- Klimek after her arrest in 1922
- Born: Otylia Gburek 1876 Poland
- Died: 20 November 1936 (aged 59–60) Illinois State Penitentiary, Will County, Illinois, U.S.
- Conviction: Murder
- Criminal penalty: Life imprisonment

Details
- Victims: 5–7
- Span of crimes: 1914–1921
- Country: United States
- State: Illinois

= Tillie Klimek =

Polish-American serial killer

Ottilie "Tillie" Klimek (born Otylia Gburek; 1876 – November 20, 1936) was a Polish American serial killer, active in Chicago. According to accounts, she pretended to have precognitive dreams, accurately predicting the dates of death of her victims, when in reality she was merely scheduling their deaths.

==Biography==
Klimek was born Otylia Gburek in Poland, and came to the United States as an infant with her parents. Tillie married her original husband Jozef Mitkiewicz in 1895. In 1914, he died after a short illness. The death certificate listed the cause of death as heart trouble, and she quickly remarried Joseph Ruskowski, who lived nearby.

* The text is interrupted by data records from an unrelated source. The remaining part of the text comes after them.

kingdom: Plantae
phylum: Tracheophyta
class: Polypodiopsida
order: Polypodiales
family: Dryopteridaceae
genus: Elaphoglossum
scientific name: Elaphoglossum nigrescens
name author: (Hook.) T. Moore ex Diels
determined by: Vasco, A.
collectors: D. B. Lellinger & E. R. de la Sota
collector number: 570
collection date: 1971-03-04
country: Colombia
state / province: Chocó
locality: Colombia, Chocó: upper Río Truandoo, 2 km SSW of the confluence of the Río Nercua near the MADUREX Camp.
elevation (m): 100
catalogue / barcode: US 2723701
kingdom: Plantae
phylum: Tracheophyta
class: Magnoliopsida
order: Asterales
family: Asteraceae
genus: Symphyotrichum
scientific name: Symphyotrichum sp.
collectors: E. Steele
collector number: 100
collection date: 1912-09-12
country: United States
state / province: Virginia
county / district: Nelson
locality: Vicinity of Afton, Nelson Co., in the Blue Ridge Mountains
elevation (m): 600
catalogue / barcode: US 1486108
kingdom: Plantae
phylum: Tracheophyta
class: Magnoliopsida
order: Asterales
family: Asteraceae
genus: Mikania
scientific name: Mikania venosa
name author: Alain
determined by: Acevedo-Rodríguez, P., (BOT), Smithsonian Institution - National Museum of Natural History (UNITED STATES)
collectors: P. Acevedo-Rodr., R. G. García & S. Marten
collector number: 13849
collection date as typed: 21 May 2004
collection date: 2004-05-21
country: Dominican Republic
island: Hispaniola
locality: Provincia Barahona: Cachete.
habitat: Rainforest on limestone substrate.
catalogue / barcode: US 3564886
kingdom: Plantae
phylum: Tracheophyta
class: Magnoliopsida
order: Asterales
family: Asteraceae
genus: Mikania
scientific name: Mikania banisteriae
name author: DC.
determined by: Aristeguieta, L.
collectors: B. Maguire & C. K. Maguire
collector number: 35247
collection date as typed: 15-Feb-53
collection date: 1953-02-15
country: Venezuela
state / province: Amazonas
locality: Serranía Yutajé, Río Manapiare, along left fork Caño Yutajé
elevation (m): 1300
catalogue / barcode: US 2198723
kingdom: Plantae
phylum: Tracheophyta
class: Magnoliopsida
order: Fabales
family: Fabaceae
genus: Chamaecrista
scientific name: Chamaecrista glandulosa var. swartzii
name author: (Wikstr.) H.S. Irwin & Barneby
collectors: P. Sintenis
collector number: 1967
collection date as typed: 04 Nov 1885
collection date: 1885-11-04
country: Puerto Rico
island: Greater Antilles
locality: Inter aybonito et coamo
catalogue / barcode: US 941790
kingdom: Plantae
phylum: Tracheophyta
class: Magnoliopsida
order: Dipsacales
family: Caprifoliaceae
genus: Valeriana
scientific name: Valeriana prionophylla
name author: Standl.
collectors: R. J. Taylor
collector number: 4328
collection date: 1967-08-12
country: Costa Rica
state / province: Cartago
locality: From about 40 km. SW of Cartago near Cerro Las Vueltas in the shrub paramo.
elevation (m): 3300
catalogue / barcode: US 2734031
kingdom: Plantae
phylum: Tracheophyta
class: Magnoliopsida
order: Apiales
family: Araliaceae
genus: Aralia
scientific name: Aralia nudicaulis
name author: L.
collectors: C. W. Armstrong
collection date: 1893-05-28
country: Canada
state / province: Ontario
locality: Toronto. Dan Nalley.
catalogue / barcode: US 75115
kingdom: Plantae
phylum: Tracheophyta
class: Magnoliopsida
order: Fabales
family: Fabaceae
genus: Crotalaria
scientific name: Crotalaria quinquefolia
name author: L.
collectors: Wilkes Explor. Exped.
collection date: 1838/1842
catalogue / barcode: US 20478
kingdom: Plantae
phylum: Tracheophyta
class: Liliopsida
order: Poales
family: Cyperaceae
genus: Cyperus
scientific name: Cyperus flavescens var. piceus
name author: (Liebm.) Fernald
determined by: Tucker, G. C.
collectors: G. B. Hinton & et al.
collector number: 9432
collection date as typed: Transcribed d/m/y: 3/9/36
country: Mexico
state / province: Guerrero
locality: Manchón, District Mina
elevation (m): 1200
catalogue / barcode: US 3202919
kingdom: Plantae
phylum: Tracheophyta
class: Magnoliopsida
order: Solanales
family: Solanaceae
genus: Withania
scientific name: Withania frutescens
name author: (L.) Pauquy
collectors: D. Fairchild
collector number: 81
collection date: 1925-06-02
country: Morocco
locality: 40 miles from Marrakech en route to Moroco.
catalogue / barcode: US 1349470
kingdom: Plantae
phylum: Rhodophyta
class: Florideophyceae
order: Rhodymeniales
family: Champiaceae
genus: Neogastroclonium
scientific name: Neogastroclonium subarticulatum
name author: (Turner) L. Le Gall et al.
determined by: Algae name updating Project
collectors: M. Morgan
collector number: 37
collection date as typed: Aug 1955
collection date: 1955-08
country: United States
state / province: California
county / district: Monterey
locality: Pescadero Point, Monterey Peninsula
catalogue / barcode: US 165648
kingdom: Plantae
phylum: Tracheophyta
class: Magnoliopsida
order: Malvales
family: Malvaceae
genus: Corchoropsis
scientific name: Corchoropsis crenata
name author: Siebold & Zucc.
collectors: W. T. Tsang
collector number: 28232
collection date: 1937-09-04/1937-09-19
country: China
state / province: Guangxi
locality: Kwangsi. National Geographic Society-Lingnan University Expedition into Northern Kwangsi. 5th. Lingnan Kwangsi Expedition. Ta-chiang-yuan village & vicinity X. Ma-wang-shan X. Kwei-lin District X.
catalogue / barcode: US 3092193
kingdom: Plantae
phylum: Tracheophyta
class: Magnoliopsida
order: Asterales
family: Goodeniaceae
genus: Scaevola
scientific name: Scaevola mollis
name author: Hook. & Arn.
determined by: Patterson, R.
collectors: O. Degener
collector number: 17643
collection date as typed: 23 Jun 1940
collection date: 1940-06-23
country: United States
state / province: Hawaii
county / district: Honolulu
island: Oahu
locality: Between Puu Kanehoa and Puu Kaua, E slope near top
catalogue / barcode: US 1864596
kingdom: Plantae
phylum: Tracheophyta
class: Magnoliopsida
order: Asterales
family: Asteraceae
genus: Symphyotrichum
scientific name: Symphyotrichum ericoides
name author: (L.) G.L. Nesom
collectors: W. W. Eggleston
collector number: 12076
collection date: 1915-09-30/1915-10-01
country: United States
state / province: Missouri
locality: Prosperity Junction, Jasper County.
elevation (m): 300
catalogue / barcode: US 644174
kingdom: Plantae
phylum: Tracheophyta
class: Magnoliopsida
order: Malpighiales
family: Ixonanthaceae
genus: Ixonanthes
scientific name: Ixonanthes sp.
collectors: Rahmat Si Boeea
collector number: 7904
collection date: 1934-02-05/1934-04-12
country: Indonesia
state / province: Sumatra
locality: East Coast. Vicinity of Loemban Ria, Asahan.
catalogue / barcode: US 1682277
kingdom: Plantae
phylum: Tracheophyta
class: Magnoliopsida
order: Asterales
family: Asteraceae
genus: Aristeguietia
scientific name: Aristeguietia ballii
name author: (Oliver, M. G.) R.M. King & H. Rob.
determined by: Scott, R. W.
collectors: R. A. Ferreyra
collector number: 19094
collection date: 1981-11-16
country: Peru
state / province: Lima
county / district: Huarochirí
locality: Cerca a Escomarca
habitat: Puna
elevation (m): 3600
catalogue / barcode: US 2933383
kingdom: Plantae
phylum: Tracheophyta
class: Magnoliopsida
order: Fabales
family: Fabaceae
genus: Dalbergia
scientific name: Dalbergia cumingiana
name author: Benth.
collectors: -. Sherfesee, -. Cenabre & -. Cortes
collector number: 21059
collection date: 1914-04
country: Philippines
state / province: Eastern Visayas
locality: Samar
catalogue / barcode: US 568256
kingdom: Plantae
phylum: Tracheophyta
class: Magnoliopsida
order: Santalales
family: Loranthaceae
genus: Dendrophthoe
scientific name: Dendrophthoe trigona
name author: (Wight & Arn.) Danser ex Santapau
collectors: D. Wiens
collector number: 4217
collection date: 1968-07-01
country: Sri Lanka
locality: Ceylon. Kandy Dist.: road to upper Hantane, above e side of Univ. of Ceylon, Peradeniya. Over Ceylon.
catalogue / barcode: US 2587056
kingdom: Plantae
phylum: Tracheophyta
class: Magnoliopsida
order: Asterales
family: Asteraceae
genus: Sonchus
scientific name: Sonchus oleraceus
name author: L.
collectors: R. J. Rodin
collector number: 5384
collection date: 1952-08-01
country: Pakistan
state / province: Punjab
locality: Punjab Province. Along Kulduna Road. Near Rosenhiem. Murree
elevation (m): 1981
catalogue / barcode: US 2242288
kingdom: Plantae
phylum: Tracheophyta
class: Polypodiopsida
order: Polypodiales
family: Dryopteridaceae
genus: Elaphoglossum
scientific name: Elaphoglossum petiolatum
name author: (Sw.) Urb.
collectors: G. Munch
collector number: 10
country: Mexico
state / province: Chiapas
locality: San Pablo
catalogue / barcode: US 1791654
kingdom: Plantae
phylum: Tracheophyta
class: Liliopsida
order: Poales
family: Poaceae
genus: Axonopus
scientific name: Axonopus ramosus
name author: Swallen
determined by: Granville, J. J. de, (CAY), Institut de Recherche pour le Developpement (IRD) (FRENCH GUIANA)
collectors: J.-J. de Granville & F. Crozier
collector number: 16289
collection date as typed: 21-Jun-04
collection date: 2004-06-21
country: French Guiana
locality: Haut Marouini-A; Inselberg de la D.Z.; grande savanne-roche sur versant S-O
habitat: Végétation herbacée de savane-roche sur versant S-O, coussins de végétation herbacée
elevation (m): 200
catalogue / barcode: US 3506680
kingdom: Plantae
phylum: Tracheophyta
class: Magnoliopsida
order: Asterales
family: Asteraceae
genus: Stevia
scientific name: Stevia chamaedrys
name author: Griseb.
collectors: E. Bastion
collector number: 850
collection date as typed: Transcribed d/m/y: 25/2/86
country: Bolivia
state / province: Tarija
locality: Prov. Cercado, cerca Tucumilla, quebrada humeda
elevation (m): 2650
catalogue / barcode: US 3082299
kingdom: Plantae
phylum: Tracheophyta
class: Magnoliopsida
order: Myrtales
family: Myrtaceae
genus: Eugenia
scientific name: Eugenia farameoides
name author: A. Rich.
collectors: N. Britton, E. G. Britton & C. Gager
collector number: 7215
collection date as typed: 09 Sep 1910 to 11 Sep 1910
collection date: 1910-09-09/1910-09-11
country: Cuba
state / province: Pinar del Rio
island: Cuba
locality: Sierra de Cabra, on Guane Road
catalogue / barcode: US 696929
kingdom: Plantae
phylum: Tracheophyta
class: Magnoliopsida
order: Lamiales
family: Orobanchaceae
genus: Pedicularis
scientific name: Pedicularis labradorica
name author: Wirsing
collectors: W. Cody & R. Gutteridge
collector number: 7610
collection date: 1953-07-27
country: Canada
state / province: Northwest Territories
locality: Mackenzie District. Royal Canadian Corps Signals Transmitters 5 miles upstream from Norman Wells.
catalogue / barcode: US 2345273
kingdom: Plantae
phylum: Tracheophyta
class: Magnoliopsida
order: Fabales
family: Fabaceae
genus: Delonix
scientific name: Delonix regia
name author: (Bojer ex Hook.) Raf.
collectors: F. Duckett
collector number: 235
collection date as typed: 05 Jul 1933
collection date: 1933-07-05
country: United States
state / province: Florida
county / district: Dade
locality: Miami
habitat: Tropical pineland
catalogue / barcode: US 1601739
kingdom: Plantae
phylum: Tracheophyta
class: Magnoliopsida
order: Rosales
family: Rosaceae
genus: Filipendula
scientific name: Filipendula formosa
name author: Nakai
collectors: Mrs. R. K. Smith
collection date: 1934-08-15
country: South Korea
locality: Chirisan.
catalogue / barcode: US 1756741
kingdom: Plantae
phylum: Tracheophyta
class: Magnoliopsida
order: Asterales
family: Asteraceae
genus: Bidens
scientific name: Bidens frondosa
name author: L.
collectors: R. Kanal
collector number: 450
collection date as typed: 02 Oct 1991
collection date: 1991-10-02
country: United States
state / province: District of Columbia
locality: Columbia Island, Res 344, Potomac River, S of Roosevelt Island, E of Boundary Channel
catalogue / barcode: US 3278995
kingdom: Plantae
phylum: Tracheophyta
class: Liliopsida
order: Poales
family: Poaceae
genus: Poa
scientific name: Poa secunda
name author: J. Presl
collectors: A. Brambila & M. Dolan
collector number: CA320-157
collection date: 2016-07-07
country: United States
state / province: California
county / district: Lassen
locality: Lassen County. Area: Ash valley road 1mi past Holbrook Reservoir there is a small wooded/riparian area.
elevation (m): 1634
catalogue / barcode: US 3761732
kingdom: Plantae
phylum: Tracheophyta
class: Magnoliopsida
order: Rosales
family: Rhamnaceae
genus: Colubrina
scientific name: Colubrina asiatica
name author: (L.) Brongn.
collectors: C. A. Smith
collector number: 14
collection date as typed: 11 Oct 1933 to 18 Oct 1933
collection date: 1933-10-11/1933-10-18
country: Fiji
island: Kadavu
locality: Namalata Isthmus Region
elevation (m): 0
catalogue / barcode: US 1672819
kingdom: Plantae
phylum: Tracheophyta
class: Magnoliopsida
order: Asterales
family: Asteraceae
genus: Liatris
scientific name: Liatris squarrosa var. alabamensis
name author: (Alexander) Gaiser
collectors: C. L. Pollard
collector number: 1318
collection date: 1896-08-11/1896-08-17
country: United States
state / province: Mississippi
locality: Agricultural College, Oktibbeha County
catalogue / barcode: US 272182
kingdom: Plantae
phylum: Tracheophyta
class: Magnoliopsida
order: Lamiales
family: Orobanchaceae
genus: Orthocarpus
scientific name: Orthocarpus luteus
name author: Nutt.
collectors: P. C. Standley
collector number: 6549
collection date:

He too died in short order, as did a boyfriend who had "jilted" her.

The crime for which Klimek was eventually tried was the murder of Frank Kupczyk, her third husband. He had taken ill in their apartment at 924 N. Winchester, where she had previously lived with a boyfriend under the name of Meyers, and she began to tell neighbors that Frank "would not live long." She mocked Frank himself, greeting him in the morning by saying "It won't be long now," and "You'll be dying soon," and joking with neighbors that he had "two inches to live."

She even knitted her own mourning hat as she sat at his bedside (which she later wore to the trial), and asked for the landlady's permission to store a bargain coffin she'd found for sale in the basement. This may have been what led to the belief that she claimed to "predict" deaths.

In 1921, after Frank's death, Klimek married a man named Joseph Klimek and lived with him at 1453 Tell Place (now 1453 Thomas Street). When he became ill, doctors suspected arsenic poisoning, and tests confirmed it. She was arrested. It was later said that she told the arresting officer that, "The next one I want to cook a dinner for is you."

=== Investigation ===
Bodies of Klimek's other husbands were soon exhumed and found to contain lethal doses of arsenic, though the soil around them was clean. Police also arrested her cousin, Nellie Koulik. Klimek told the police that she had told Nellie she was tired of her husband Frank. Nellie suggested divorce. Klimek said that, "I will get rid of him some other way," and claimed that Nellie had given her a "goodly portion" of a poison called "Rough on Rats".

After Klimek's arrest, it came to light that several relatives and neighbors of the two women had died. Two neighbors Klimek had quarreled with became gravely ill after being given candy by her. A dog that annoyed Klimek in her Winchester Street house had died of arsenic poisoning. Several of Klimek and Nellie's cousins and relatives were found to have become gravely ill shortly after eating at Klimek's house. In all, the list included twenty suspected victims, fourteen of whom had died. Police announced plans to exhume the bodies of former husbands John Ruszkakshi and Joseph Mitkiewicz, while a cousin, Harry Suida, reported to the state's attorney that his sister Rose had died after attending a dinner at Klimek's home.

The papers began to speak of Klimek not as a solo murderer, but as the "high priestess" of a "Bluebeard clique" in Chicago's Little Poland neighborhood. Other wives in the neighborhood were arrested and released. Joseph Klimek would survive, though he was still in the hospital more than three months later. It was found that she had taken out life insurance policies on her husbands from which she profited greatly.

In March 1923, Klimek was found guilty of the murder of Frank Kupczyk, her third known husband. On the first ballot the jury voted guilty, and on a second ballot four jurors voted for the death penalty before all agreed on life imprisonment. Reporters noted that unlike most of the husband-killers who had been acquitted in Chicago courts, Klimek was not beautiful or charming, but a "squat" woman who spoke only broken English, despite having lived in the country since infancy. She was sentenced to life in prison, the harshest sentence that had ever been leveled against a woman in Cook County.

Nellie was later acquitted after spending a year in prison during her drawn-out trial. Klimek often teased her in prison, once convincing her that she was about to be taken out and hanged.

Klimek died in prison at Joliet Correctional Center on November 20, 1936, and was interred at the Bohemian National Cemetery in Chicago.